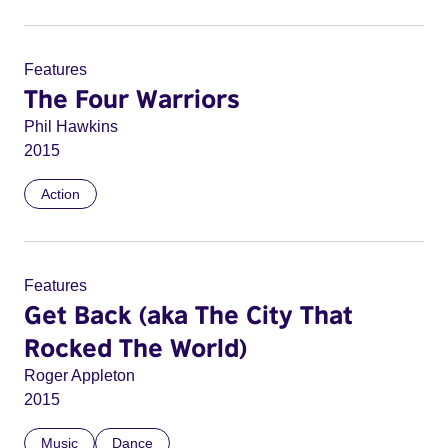
Features
The Four Warriors
Phil Hawkins
2015
Action
Features
Get Back (aka The City That
Rocked The World)
Roger Appleton
2015
Music
Dance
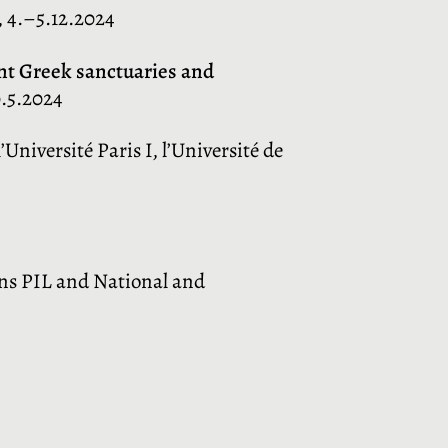
, 4.–5.12.2024
ent Greek sanctuaries and
0.5.2024
Université Paris I, l’Université de
ens PIL and National and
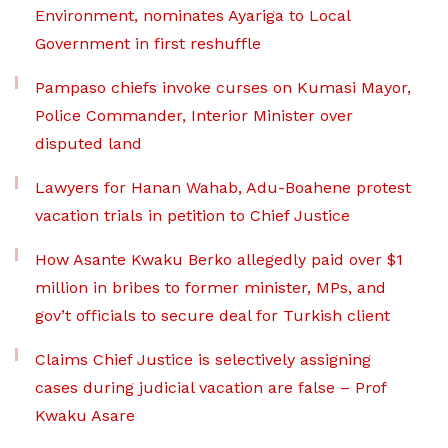
Environment, nominates Ayariga to Local
Government in first reshuffle
Pampaso chiefs invoke curses on Kumasi Mayor,
Police Commander, Interior Minister over
disputed land
Lawyers for Hanan Wahab, Adu-Boahene protest
vacation trials in petition to Chief Justice
How Asante Kwaku Berko allegedly paid over $1
million in bribes to former minister, MPs, and
gov’t officials to secure deal for Turkish client
Claims Chief Justice is selectively assigning
cases during judicial vacation are false – Prof
Kwaku Asare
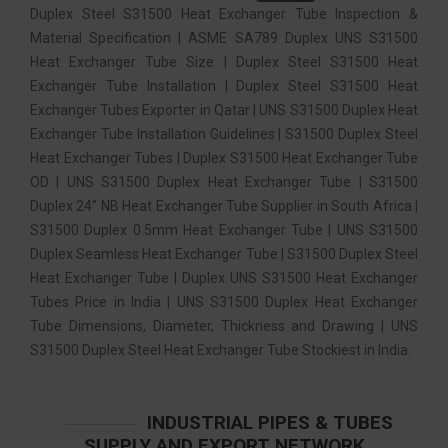
Duplex Steel S31500 Heat Exchanger Tube Inspection &
Material Specification | ASME SA789 Duplex UNS S31500
Heat Exchanger Tube Size | Duplex Steel S31500 Heat
Exchanger Tube Installation | Duplex Steel S31500 Heat
Exchanger Tubes Exporter in Qatar | UNS S31500 Duplex Heat
Exchanger Tube Installation Guidelines | S31500 Duplex Steel
Heat Exchanger Tubes | Duplex S31500 Heat Exchanger Tube
OD | UNS S31500 Duplex Heat Exchanger Tube | S31500
Duplex 24″ NB Heat Exchanger Tube Supplier in South Africa |
S31500 Duplex 0.5mm Heat Exchanger Tube | UNS S31500
Duplex Seamless Heat Exchanger Tube | S31500 Duplex Steel
Heat Exchanger Tube | Duplex UNS S31500 Heat Exchanger
Tubes Price in India | UNS S31500 Duplex Heat Exchanger
Tube Dimensions, Diameter, Thickness and Drawing | UNS
S31500 Duplex Steel Heat Exchanger Tube Stockiest in India.
INDUSTRIAL PIPES & TUBES
SUPPLY AND EXPORT NETWORK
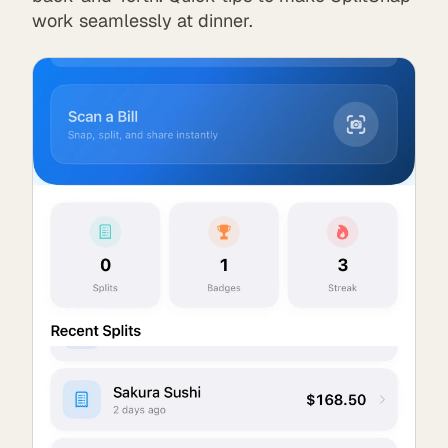
work seamlessly at dinner.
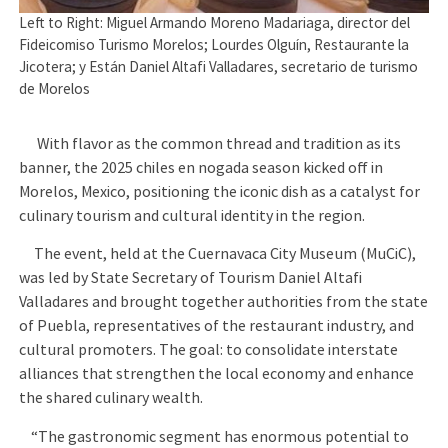
Left to Right: Miguel Armando Moreno Madariaga, director del
Fideicomiso Turismo Morelos; Lourdes Olguín, Restaurante la
Jicotera; y Están Daniel Altafi Valladares, secretario de turismo
de Morelos
With flavor as the common thread and tradition as its
banner, the 2025 chiles en nogada season kicked off in
Morelos, Mexico, positioning the iconic dish as a catalyst for
culinary tourism and cultural identity in the region.
The event, held at the Cuernavaca City Museum (MuCiC),
was led by State Secretary of Tourism Daniel Altafi
Valladares and brought together authorities from the state
of Puebla, representatives of the restaurant industry, and
cultural promoters. The goal: to consolidate interstate
alliances that strengthen the local economy and enhance
the shared culinary wealth.
“The gastronomic segment has enormous potential to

------------------------------------

#### [TASK DIRECTIONS]
Once the pictures are dropped, set down everything else in the records exactly.

#### [WRITTEN ANSWER]
Features
The Four Warriors
Phil Hawkins
2015
Action
Features
Get Back (aka The City That
Rocked The World)
Roger Appleton
2015
Music
Dance
, 4.–5.12.2024
ent Greek sanctuaries and
0.5.2024
Université Paris I, l’Université de
ens PIL and National and
Environment, nominates Ayariga to Local
Government in first reshuffle
Pampaso chiefs invoke curses on Kumasi Mayor,
Police Commander, Interior Minister over
disputed land
Lawyers for Hanan Wahab, Adu-Boahene protest
vacation trials in petition to Chief Justice
How Asante Kwaku Berko allegedly paid over $1
million in bribes to former minister, MPs, and
gov’t officials to secure deal for Turkish client
Claims Chief Justice is selectively assigning
cases during judicial vacation are false – Prof
Kwaku Asare
Duplex Steel S31500 Heat Exchanger Tube Inspection &
Material Specification | ASME SA789 Duplex UNS S31500
Heat Exchanger Tube Size | Duplex Steel S31500 Heat
Exchanger Tube Installation | Duplex Steel S31500 Heat
Exchanger Tubes Exporter in Qatar | UNS S31500 Duplex Heat
Exchanger Tube Installation Guidelines | S31500 Duplex Steel
Heat Exchanger Tubes | Duplex S31500 Heat Exchanger Tube
OD | UNS S31500 Duplex Heat Exchanger Tube | S31500
Duplex 24″ NB Heat Exchanger Tube Supplier in South Africa |
S31500 Duplex 0.5mm Heat Exchanger Tube | UNS S31500
Duplex Seamless Heat Exchanger Tube | S31500 Duplex Steel
Heat Exchanger Tube | Duplex UNS S31500 Heat Exchanger
Tubes Price in India | UNS S31500 Duplex Heat Exchanger
Tube Dimensions, Diameter, Thickness and Drawing | UNS
S31500 Duplex Steel Heat Exchanger Tube Stockiest in India.
INDUSTRIAL PIPES & TUBES
SUPPLY AND EXPORT NETWORK
work seamlessly at dinner.
Left to Right: Miguel Armando Moreno Madariaga, director del
Fideicomiso Turismo Morelos; Lourdes Olguín, Restaurante la
Jicotera; y Están Daniel Altafi Valladares, secretario de turismo
de Morelos
With flavor as the common thread and tradition as its
banner, the 2025 chiles en nogada season kicked off in
Morelos, Mexico, positioning the iconic dish as a catalyst for
culinary tourism and cultural identity in the region.
The event, held at the Cuernavaca City Museum (MuCiC),
was led by State Secretary of Tourism Daniel Altafi
Valladares and brought together authorities from the state
of Puebla, representatives of the restaurant industry, and
cultural promoters. The goal: to consolidate interstate
alliances that strengthen the local economy and enhance
the shared culinary wealth.
“The gastronomic segment has enormous potential to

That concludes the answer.